All honour to England who outplayed the pathetic Kiwis in every phase. But what a biased crowd! I've never heard anything like them - watching the game on TV, in Norway. From before the kickoff they demonstrated not even a hint of sportsmanship, wanting to spectate a would-be exciting match, and were out for Kiwi blood. Besides, the commentators Hemming and Carney were immensely partisan, attempting pitifully to praise a Kiwi movement with the annoying 'To be fair ...' Yet they were anything but 'fair'. And for half the game they forgot which player had the ball and were drooled on about past feats and games.
Posted 10:18 13th November 2011
Andy Cartwright says...
Bring on the Ozzies, come on England!!! In with a real chance. I think Chase that he really wants to play for England, well in Rangi and well in the rest of the team. Brilliant tonight!
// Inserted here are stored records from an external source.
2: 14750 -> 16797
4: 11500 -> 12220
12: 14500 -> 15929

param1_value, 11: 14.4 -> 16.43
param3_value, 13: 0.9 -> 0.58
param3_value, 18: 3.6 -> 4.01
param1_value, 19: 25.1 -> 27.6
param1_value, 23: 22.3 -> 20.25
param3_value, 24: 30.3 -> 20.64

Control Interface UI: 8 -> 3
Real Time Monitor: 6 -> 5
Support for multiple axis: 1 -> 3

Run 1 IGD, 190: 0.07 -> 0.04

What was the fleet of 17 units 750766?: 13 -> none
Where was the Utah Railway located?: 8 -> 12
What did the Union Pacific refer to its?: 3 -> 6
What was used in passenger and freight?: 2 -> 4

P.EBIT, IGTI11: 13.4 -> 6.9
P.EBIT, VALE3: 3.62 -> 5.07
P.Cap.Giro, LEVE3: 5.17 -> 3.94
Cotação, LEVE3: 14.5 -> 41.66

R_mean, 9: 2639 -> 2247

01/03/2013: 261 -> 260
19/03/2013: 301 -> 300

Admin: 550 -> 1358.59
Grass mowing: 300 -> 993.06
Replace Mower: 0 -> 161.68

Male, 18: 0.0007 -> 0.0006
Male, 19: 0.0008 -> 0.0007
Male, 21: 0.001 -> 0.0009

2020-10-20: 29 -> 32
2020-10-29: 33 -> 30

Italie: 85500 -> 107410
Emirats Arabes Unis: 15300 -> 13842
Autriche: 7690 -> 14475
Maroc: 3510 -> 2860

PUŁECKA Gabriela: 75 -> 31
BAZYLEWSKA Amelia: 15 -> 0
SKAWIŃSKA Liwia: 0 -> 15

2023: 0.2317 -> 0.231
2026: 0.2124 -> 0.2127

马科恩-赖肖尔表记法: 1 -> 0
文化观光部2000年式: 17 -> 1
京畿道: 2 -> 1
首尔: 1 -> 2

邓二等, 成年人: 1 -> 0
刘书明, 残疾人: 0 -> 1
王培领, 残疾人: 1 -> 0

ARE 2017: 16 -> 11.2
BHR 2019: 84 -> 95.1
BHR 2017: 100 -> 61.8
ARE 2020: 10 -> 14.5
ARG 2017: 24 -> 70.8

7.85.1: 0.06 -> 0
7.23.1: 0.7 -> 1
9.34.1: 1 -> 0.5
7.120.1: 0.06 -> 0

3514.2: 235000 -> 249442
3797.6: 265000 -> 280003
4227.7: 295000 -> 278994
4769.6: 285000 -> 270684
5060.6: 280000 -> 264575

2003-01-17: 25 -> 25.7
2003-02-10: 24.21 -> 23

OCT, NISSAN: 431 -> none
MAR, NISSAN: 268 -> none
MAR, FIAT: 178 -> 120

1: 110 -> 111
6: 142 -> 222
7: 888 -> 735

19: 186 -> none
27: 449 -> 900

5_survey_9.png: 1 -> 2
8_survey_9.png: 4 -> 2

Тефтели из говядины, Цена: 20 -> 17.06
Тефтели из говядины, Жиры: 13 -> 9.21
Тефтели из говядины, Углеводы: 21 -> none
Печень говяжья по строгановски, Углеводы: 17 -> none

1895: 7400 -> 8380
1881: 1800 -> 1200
Posted 21:41 12th November 2011
David Mckeown says...
Sterling and dominant display .The pack was immense and the defence much improved. Still though I don't think the halves look quite right. To have so much ball and territory and struggle so long to score points is something that shouldnt be glossed over . I'm genuinely shocked Widdop is playing such a bit part . The guy is a Storm superstar!! Surely he should be at 6 , Sinfield doing his thing at 13. That gives us more attacking options and creativity.As it is we sometimes looked a bit disjointed in the first hour near the line and lacking in zip.Id love to see Widdop , Chase and Tomkins as our main offensive weapons with Sinfield more an organiser. Still we're in the Final! A few tinkerings and who knows?